Stored records
--------------------------------

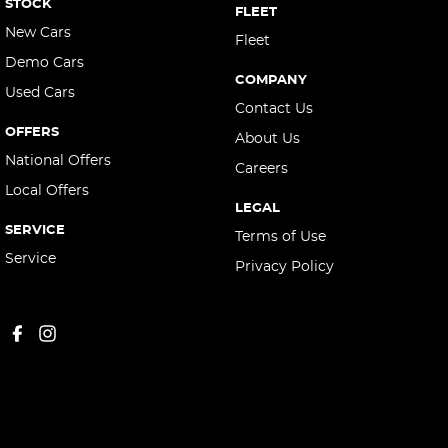
STOCK
FLEET
New Cars
Fleet
Demo Cars
COMPANY
Used Cars
Contact Us
OFFERS
About Us
National Offers
Careers
Local Offers
LEGAL
SERVICE
Terms of Use
Service
Privacy Policy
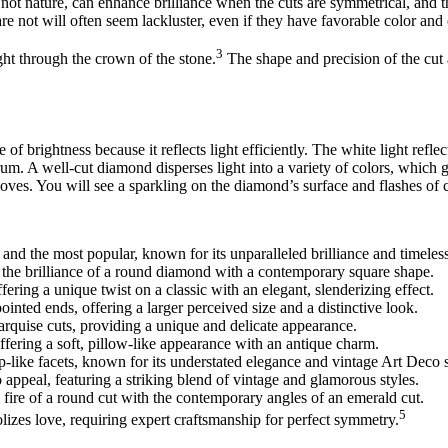
not nature, can enhance brilliance when the cuts are symmetrical, and th
are not will often seem lackluster, even if they have favorable color and c
3
ght through the crown of the stone.
The shape and precision of the cut 
f brightness because it reflects light efficiently. The white light reflec
trum. A well-cut diamond disperses light into a variety of colors, which gi
moves. You will see a sparkling on the diamond’s surface and flashes of 
and the most popular, known for its unparalleled brilliance and timeles
 the brilliance of a round diamond with a contemporary square shape.
fering a unique twist on a classic with an elegant, slenderizing effect.
ointed ends, offering a larger perceived size and a distinctive look.
rquise cuts, providing a unique and delicate appearance.
ffering a soft, pillow-like appearance with an antique charm.
tep-like facets, known for its understated elegance and vintage Art Deco s
 appeal, featuring a striking blend of vintage and glamorous styles.
y fire of a round cut with the contemporary angles of an emerald cut.
5
lizes love, requiring expert craftsmanship for perfect symmetry.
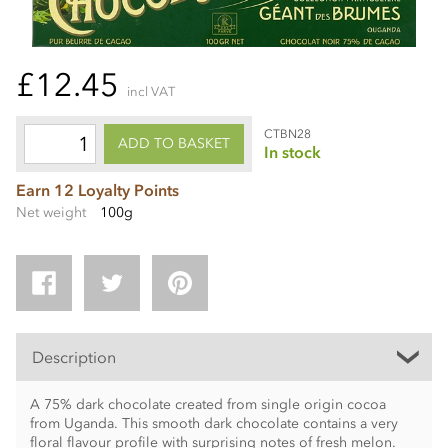
£12.45
incl VAT
CTBN28
ADD TO BASKET
In stock
Earn 12 Loyalty Points
Net weight
100g
Description
A 75% dark chocolate created from single origin cocoa
from Uganda. This smooth dark chocolate contains a very
floral flavour profile with surprising notes of fresh melon.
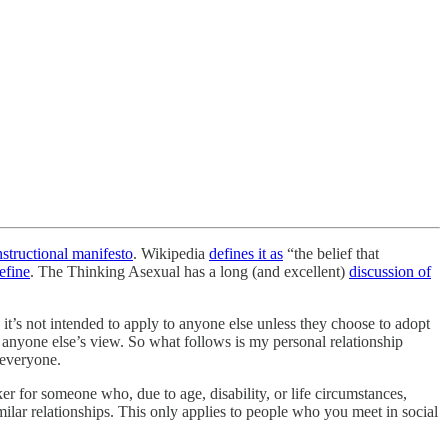
nstructional manifesto
. Wikipedia
defines it as
“the belief that
efine
. The Thinking Asexual has a long (and excellent)
discussion of
it’s not intended to apply to anyone else unless they choose to adopt
t anyone else’s view. So what follows is my personal relationship
r everyone.
er for someone who, due to age, disability, or life circumstances,
imilar relationships. This only applies to people who you meet in social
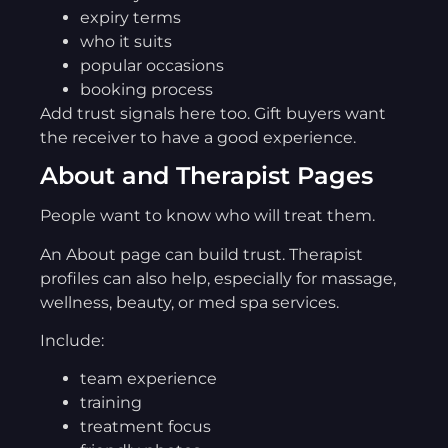
expiry terms
who it suits
popular occasions
booking process
Add trust signals here too. Gift buyers want
the receiver to have a good experience.
About and Therapist Pages
People want to know who will treat them.
An About page can build trust. Therapist
profiles can also help, especially for massage,
wellness, beauty, or med spa services.
Include:
team experience
training
treatment focus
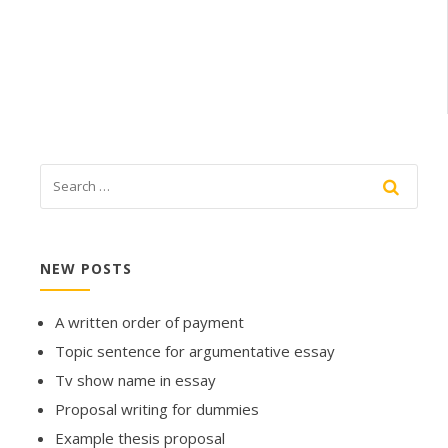
NEW POSTS
A written order of payment
Topic sentence for argumentative essay
Tv show name in essay
Proposal writing for dummies
Example thesis proposal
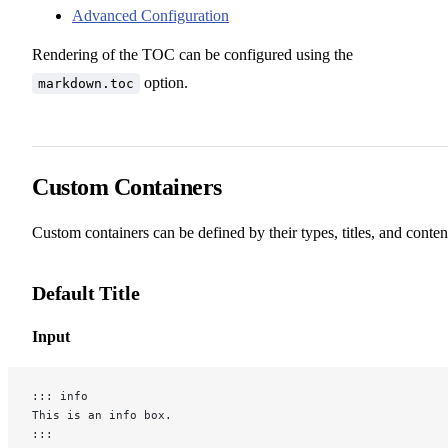
Advanced Configuration
Rendering of the TOC can be configured using the
option.
markdown.toc
Custom Containers
Custom containers can be defined by their types, titles, and conten
Default Title
Input
::: info
This is an info box.
:::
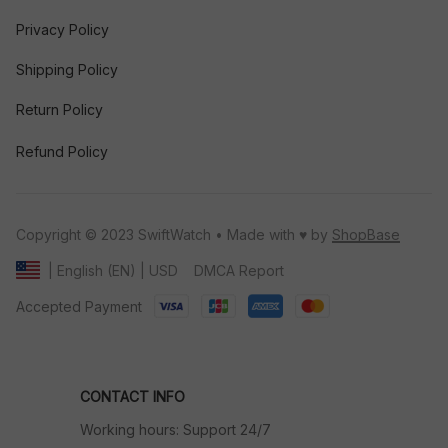
Privacy Policy
Shipping Policy
Return Policy
Refund Policy
Copyright © 2023 SwiftWatch • Made with ♥️ by 
ShopBase
DMCA Report
| English (EN) | USD
Accepted Payment
CONTACT INFO
Working hours: Support 24/7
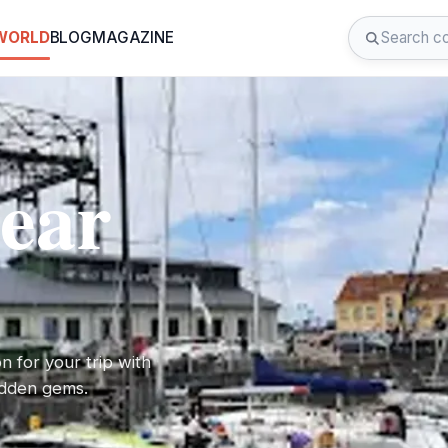
 WORLD
BLOG
MAGAZINE
near
on for your trip with
hidden gems.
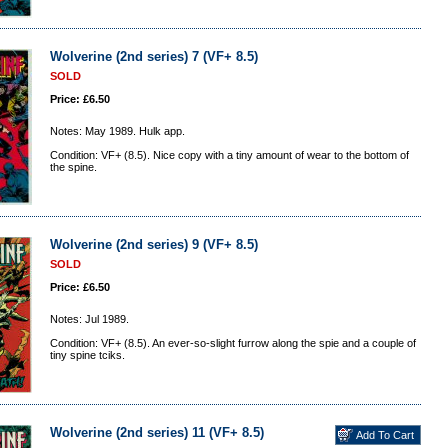
Wolverine (2nd series) 7 (VF+ 8.5)
SOLD
Price: £6.50
Notes: May 1989. Hulk app.
Condition: VF+ (8.5). Nice copy with a tiny amount of wear to the bottom of
the spine.
Wolverine (2nd series) 9 (VF+ 8.5)
SOLD
Price: £6.50
Notes: Jul 1989.
Condition: VF+ (8.5). An ever-so-slight furrow along the spie and a couple of
tiny spine tciks.
Wolverine (2nd series) 11 (VF+ 8.5)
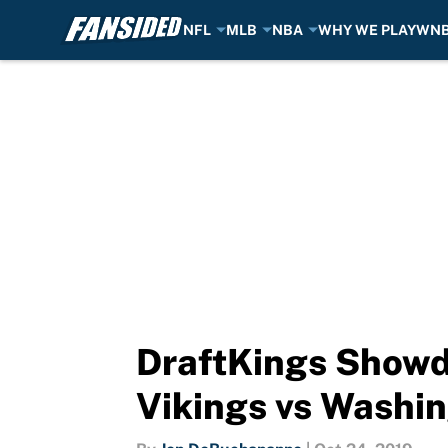
NFL
MLB
NBA
WHY WE PLAY
WN
Skip to main content
DraftKings Showd
Vikings vs Washi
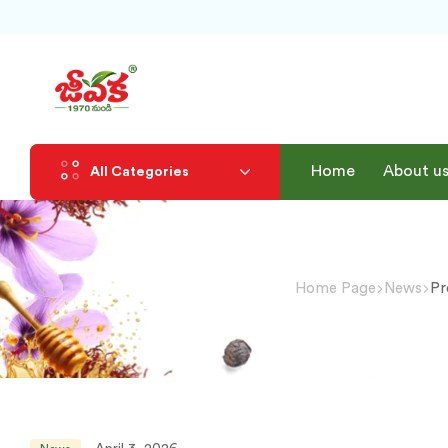
Home
About u
All Categories
Home Page
News
Pr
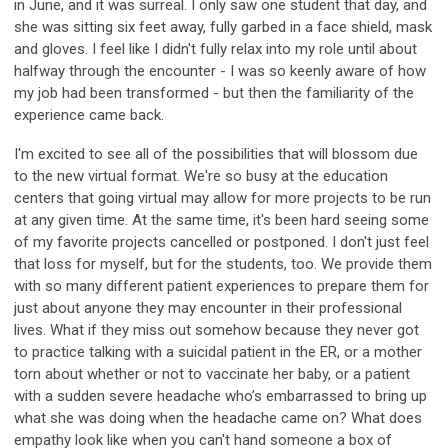
in June, and it was surreal. I only saw one student that day, and
she was sitting six feet away, fully garbed in a face shield, mask
and gloves. I feel like I didn't fully relax into my role until about
halfway through the encounter - I was so keenly aware of how
my job had been transformed - but then the familiarity of the
experience came back.
I'm excited to see all of the possibilities that will blossom due
to the new virtual format. We're so busy at the education
centers that going virtual may allow for more projects to be run
at any given time. At the same time, it's been hard seeing some
of my favorite projects cancelled or postponed. I don't just feel
that loss for myself, but for the students, too. We provide them
with so many different patient experiences to prepare them for
just about anyone they may encounter in their professional
lives. What if they miss out somehow because they never got
to practice talking with a suicidal patient in the ER, or a mother
torn about whether or not to vaccinate her baby, or a patient
with a sudden severe headache who’s embarrassed to bring up
what she was doing when the headache came on? What does
empathy look like when you can't hand someone a box of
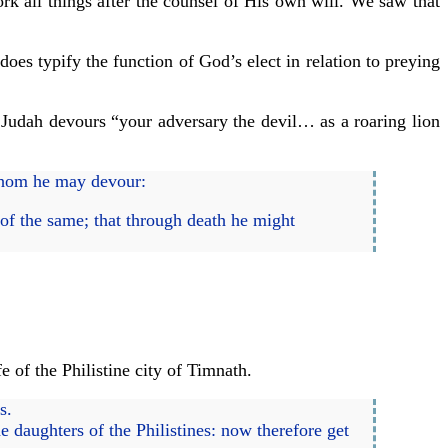
ork all things after the counsel of His own will. We saw that
does typify the function of God’s elect in relation to preying
f Judah devours “your adversary the devil… as a roaring lion
whom he may devour:
 of the same; that through death he might
e of the Philistine city of Timnath.
s.
 daughters of the Philistines: now therefore get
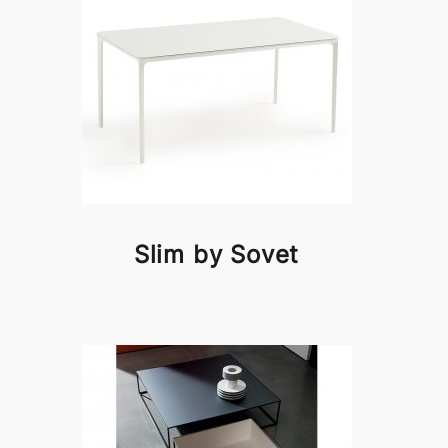
Slim by Sovet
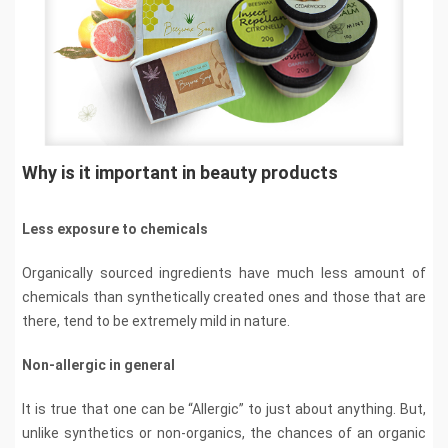
Why is it important in beauty products
Less exposure to chemicals
Organically sourced ingredients have much less amount of
chemicals than synthetically created ones and those that are
there, tend to be extremely mild in nature.
Non-allergic in general
It is true that one can be “Allergic” to just about anything. But,
unlike synthetics or non-organics, the chances of an organic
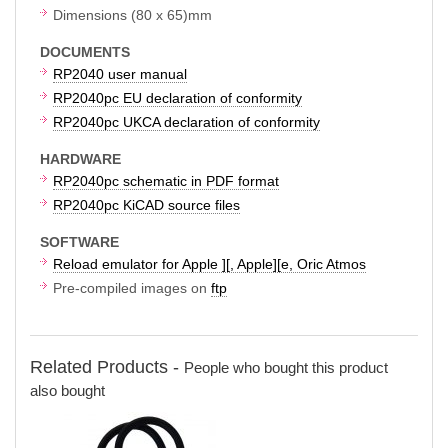
Dimensions (80 x 65)mm
DOCUMENTS
RP2040 user manual
RP2040pc EU declaration of conformity
RP2040pc UKCA declaration of conformity
HARDWARE
RP2040pc schematic in PDF format
RP2040pc KiCAD source files
SOFTWARE
Reload emulator for Apple ][, Apple][e, Oric Atmos
Pre-compiled images on
ftp
Related Products -
People who bought this product
also bought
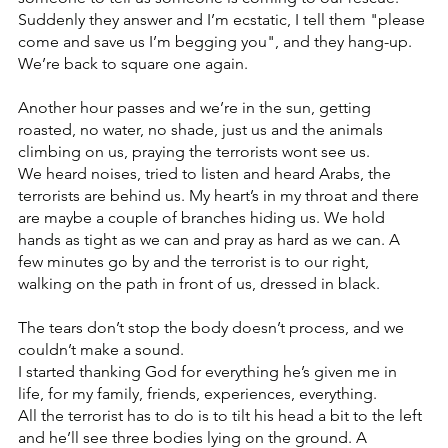
Suddenly they answer and I’m ecstatic, I tell them "please 
come and save us I’m begging you", and they hang-up. 
We’re back to square one again.
Another hour passes and we’re in the sun, getting 
roasted, no water, no shade, just us and the animals 
climbing on us, praying the terrorists wont see us.
We heard noises, tried to listen and heard Arabs, the 
terrorists are behind us. My heart’s in my throat and there 
are maybe a couple of branches hiding us. We hold 
hands as tight as we can and pray as hard as we can. A 
few minutes go by and the terrorist is to our right, 
walking on the path in front of us, dressed in black.
The tears don’t stop the body doesn’t process, and we 
couldn’t make a sound.
I started thanking God for everything he’s given me in 
life, for my family, friends, experiences, everything.
All the terrorist has to do is to tilt his head a bit to the left 
and he’ll see three bodies lying on the ground. A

--------------------------------

Instructions for the task:
Set each line of the records down again exactly as it reads. Omit the pictures.

Final answer:
STOCK
FLEET
New Cars
Fleet
Demo Cars
COMPANY
Used Cars
Contact Us
OFFERS
About Us
National Offers
Careers
Local Offers
LEGAL
SERVICE
Terms of Use
Service
Privacy Policy
not nature, can enhance brilliance when the cuts are symmetrical, and th
are not will often seem lackluster, even if they have favorable color and c
3
ght through the crown of the stone.
The shape and precision of the cut 
f brightness because it reflects light efficiently. The white light reflec
trum. A well-cut diamond disperses light into a variety of colors, which gi
moves. You will see a sparkling on the diamond’s surface and flashes of 
and the most popular, known for its unparalleled brilliance and timeles
 the brilliance of a round diamond with a contemporary square shape.
fering a unique twist on a classic with an elegant, slenderizing effect.
ointed ends, offering a larger perceived size and a distinctive look.
rquise cuts, providing a unique and delicate appearance.
ffering a soft, pillow-like appearance with an antique charm.
tep-like facets, known for its understated elegance and vintage Art Deco s
 appeal, featuring a striking blend of vintage and glamorous styles.
y fire of a round cut with the contemporary angles of an emerald cut.
5
lizes love, requiring expert craftsmanship for perfect symmetry.
£12.45
incl VAT
CTBN28
ADD TO BASKET
In stock
Earn 12 Loyalty Points
Net weight
100g
Description
A 75% dark chocolate created from single origin cocoa
from Uganda. This smooth dark chocolate contains a very
floral flavour profile with surprising notes of fresh melon.
nstructional manifesto
. Wikipedia
defines it as
“the belief that
efine
. The Thinking Asexual has a long (and excellent)
discussion of
it’s not intended to apply to anyone else unless they choose to adopt
t anyone else’s view. So what follows is my personal relationship
r everyone.
er for someone who, due to age, disability, or life circumstances,
imilar relationships. This only applies to people who you meet in social
expiry terms
who it suits
popular occasions
booking process
Add trust signals here too. Gift buyers want
the receiver to have a good experience.
About and Therapist Pages
People want to know who will treat them.
An About page can build trust. Therapist
profiles can also help, especially for massage,
wellness, beauty, or med spa services.
Include:
team experience
training
treatment focus
NEW POSTS
A written order of payment
Topic sentence for argumentative essay
Tv show name in essay
Proposal writing for dummies
Example thesis proposal
Advanced Configuration
Rendering of the TOC can be configured using the
option.
markdown.toc
Custom Containers
Custom containers can be defined by their types, titles, and conten
Default Title
Input
::: info
This is an info box.
:::
Privacy Policy
Shipping Policy
Return Policy
Refund Policy
Copyright © 2023 SwiftWatch • Made with ♥️ by 
ShopBase
DMCA Report
| English (EN) | USD
Accepted Payment
CONTACT INFO
Working hours: Support 24/7
 WORLD
BLOG
MAGAZINE
near
on for your trip with
hidden gems.
Wolverine (2nd series) 7 (VF+ 8.5)
SOLD
Price: £6.50
Notes: May 1989. Hulk app.
Condition: VF+ (8.5). Nice copy with a tiny amount of wear to the bottom of
the spine.
Wolverine (2nd series) 9 (VF+ 8.5)
SOLD
Price: £6.50
Notes: Jul 1989.
Condition: VF+ (8.5). An ever-so-slight furrow along the spie and a couple of
tiny spine tciks.
Wolverine (2nd series) 11 (VF+ 8.5)
NFL
MLB
NBA
WHY WE PLAY
WN
Skip to main content
DraftKings Showd
Vikings vs Washi
Home
About u
All Categories
Home Page
News
Pr
in June, and it was surreal. I only saw one student that day, and
she was sitting six feet away, fully garbed in a face shield, mask
and gloves. I feel like I didn't fully relax into my role until about
halfway through the encounter - I was so keenly aware of how
my job had been transformed - but then the familiarity of the
experience came back.
I'm excited to see all of the possibilities that will blossom due
to the new virtual format. We're so busy at the education
centers that going virtual may allow for more projects to be run
at any given time. At the same time, it's been hard seeing some
of my favorite projects cancelled or postponed. I don't just feel
that loss for myself, but for the students, too. We provide them
with so many different patient experiences to prepare them for
just about anyone they may encounter in their professional
lives. What if they miss out somehow because they never got
to practice talking with a suicidal patient in the ER, or a mother
torn about whether or not to vaccinate her baby, or a patient
with a sudden severe headache who’s embarrassed to bring up
what she was doing when the headache came on? What does
empathy look like when you can't hand someone a box of
ork all things after the counsel of His own will. We saw that
does typify the function of God’s elect in relation to preying
f Judah devours “your adversary the devil… as a roaring lion
whom he may devour:
 of the same; that through death he might
e of the Philistine city of Timnath.
s.
 daughters of the Philistines: now therefore get
Slim by Sovet
Why is it important in beauty products
Less exposure to chemicals
Organically sourced ingredients have much less amount of
chemicals than synthetically created ones and those that are
there, tend to be extremely mild in nature.
Non-allergic in general
It is true that one can be “Allergic” to just about anything. But,
unlike synthetics or non-organics, the chances of an organic
Dimensions (80 x 65)mm
DOCUMENTS
RP2040 user manual
RP2040pc EU declaration of conformity
RP2040pc UKCA declaration of conformity
HARDWARE
RP2040pc schematic in PDF format
RP2040pc KiCAD source files
SOFTWARE
Reload emulator for Apple ][, Apple][e, Oric Atmos
Pre-compiled images on
ftp
Related Products -
People who bought this product
also bought
Suddenly they answer and I’m ecstatic, I tell them "please 
come and save us I’m begging you", and they hang-up. 
We’re back to square one again.
Another hour passes and we’re in the sun, getting 
roasted, no water, no shade, just us and the animals 
climbing on us, praying the terrorists wont see us.
We heard noises, tried to listen and heard Arabs, the 
terrorists are behind us. My heart’s in my throat and there 
are maybe a couple of branches hiding us. We hold 
hands as tight as we can and pray as hard as we can. A 
few minutes go by and the terrorist is to our right, 
walking on the path in front of us, dressed in black.
The tears don’t stop the body doesn’t process, and we 
couldn’t make a sound.
I started thanking God for everything he’s given me in 
life, for my family, friends, experiences, everything.
All the terrorist has to do is to tilt his head a bit to the left 
and he’ll see three bodies lying on the ground. A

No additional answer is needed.